---------- PAGE

Thanks for sharing Daniel, I had signed up to the forum but it won`t let me login now.


----------



## Rifleman1776 (Dec 9, 2007)

I have communicated with Rizheng and have found there is a considerable language barrier. The sales rep goes by several, American sounding, names but is the same person. What they offer seems very legit. For me, the downside is that they don't offer the Tn or Rhodium platings. That is all I use anymore.


----------



## mikemac (Dec 9, 2007)

Judging by the difficulties in getting consistent pricing and shipping quotes, I'm wondering why we would even bother?  Most of us don't have hours/days/weeks to calculate the perfect price vs quantity point to purchase at, (but we all do appreciate you sharing this info..)

I'd rather purchase locally, or order from the US. (I'm in Canada, eh!)

just my 2 cents, worth exactly what you paid for it []


----------



## Ligget (Dec 10, 2007)

I would rather support our friendly resellers than buy direct, even if it turns out to be more expensive to me!

But I like to keep my ear to the ground with all things penturning.


----------



## arioux (Dec 10, 2007)

Hi,

Don't want to start a whole discussion about it but here are some of my tough about that company.  

1 - Rizheng started here by spamming everyone they could.

2 - They where ban from this forum once, not sure if they where banned a second time.

3 - They came back with a new site that you have to sing in.  After words, they increase their price.

4 - They shamelessly openly PIRATED this forum, showing no respect for Jeff work.  

5 - Why go to this mess to save .20 to .50 cents a kit that you will sell the same price.  So sell 100 pens to save $50 maximum?  And who sells 100 pens fast enough to make the saving worth, unless you put .20 in a jar each time you sell one and save it for the end.

6 - We are actually asking our suppliers to support us in the Birthday contest with gift and giveaway but we are ready to bypass them on the first occasion just to save a few pennies?

7 - I stick with our friend here in Canada and US.  They support us, help us and are near when we need them.

8 - They don't carry rodhium and Ti so what they sell to PSI is their "funline, a low end plating kit.  Probably the new "Apprentice line" from CSU too.

9 - Absolutely what their kit:  Woodnwhimsies sells them for $1.49 in 100 count any plating and they are good persons.

--------------------
---------- SUPPLIED ENTRIES

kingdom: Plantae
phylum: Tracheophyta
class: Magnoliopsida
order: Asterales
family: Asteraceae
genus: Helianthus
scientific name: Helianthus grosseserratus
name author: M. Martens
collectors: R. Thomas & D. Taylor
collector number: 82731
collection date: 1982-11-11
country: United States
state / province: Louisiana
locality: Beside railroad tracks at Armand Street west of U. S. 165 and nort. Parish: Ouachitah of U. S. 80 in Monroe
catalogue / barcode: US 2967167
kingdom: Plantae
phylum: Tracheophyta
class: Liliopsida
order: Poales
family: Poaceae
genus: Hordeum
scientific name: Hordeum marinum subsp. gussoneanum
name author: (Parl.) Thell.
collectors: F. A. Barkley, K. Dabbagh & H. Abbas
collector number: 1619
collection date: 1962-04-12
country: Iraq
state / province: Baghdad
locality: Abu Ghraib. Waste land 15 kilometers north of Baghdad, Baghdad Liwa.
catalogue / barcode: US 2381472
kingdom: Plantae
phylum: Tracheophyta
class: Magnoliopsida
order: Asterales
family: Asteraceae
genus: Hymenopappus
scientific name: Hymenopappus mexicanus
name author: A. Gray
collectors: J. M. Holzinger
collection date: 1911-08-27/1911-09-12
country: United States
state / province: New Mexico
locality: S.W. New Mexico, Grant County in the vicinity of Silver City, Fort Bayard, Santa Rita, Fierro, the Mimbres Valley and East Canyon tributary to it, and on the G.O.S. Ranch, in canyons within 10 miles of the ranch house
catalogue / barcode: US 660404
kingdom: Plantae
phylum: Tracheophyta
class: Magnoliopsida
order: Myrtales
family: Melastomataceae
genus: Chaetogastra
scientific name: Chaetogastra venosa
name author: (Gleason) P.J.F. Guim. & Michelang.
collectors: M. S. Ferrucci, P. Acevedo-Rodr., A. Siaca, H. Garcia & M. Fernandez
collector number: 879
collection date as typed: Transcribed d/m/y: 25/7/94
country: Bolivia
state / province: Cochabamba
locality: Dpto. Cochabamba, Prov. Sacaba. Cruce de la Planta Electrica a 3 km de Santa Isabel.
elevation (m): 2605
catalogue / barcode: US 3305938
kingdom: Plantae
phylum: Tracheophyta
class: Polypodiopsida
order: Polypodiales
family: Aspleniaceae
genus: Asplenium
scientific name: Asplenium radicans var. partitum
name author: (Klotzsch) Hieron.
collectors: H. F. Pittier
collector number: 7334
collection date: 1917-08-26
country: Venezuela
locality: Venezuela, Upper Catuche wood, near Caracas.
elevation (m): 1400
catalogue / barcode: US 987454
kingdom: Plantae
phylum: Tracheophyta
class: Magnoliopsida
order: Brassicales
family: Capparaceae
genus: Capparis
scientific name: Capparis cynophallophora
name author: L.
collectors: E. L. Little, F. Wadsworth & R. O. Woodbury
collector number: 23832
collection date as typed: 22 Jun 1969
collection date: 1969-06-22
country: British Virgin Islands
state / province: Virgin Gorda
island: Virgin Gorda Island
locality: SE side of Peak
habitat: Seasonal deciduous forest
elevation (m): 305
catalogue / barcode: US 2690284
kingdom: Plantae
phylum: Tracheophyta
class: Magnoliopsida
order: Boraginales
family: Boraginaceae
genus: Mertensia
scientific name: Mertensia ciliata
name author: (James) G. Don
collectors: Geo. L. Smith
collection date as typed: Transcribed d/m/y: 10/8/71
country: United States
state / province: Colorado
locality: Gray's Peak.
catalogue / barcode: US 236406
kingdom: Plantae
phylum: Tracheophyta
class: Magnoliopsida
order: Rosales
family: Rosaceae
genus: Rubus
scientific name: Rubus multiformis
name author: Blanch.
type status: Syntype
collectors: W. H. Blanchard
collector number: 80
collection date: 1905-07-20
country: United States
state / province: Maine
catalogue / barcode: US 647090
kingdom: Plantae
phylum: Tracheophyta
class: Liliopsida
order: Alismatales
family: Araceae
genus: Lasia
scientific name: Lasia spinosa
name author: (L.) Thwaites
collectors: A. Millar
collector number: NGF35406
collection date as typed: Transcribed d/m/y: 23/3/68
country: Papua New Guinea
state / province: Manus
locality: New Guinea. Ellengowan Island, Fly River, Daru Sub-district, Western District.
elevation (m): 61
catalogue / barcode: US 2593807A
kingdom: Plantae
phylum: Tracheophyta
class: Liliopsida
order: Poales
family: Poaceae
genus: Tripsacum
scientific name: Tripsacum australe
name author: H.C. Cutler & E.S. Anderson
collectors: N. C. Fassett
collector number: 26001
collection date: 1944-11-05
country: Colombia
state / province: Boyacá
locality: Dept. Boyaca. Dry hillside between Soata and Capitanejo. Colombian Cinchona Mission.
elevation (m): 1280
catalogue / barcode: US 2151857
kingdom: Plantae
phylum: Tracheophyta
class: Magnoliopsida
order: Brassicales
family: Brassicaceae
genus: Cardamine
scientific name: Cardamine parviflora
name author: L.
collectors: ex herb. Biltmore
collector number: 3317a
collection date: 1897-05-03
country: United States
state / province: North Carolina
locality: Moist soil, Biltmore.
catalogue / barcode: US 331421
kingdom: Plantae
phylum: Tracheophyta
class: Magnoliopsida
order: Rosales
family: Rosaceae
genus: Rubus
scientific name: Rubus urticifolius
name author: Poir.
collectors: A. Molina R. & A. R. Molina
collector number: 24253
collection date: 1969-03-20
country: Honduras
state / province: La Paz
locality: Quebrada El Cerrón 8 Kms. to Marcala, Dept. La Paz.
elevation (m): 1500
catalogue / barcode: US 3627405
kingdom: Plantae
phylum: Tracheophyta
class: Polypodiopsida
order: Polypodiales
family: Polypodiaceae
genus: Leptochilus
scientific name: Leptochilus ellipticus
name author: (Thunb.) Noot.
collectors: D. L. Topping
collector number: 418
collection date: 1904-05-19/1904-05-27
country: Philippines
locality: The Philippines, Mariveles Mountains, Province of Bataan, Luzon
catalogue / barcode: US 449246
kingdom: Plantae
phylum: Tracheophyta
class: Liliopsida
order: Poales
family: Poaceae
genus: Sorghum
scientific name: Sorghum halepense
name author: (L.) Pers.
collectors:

--------------------

TASK OBJECTIVE
Check each statement against the forum thread, answering yes or no and quoting the words that settle it: (a) Rifleman1776 says Rizheng offers Rhodium plating. (b) mikemac is in Canada. (c) Ligget prefers buying direct over supporting resellers. The material is not needed here.

ANSWER TO THIS TASK
(a) No: "they don't offer the Tn or Rhodium platings"
(b) Yes: "I'm in Canada, eh!"
(c) No: "I would rather support our friendly resellers than buy direct"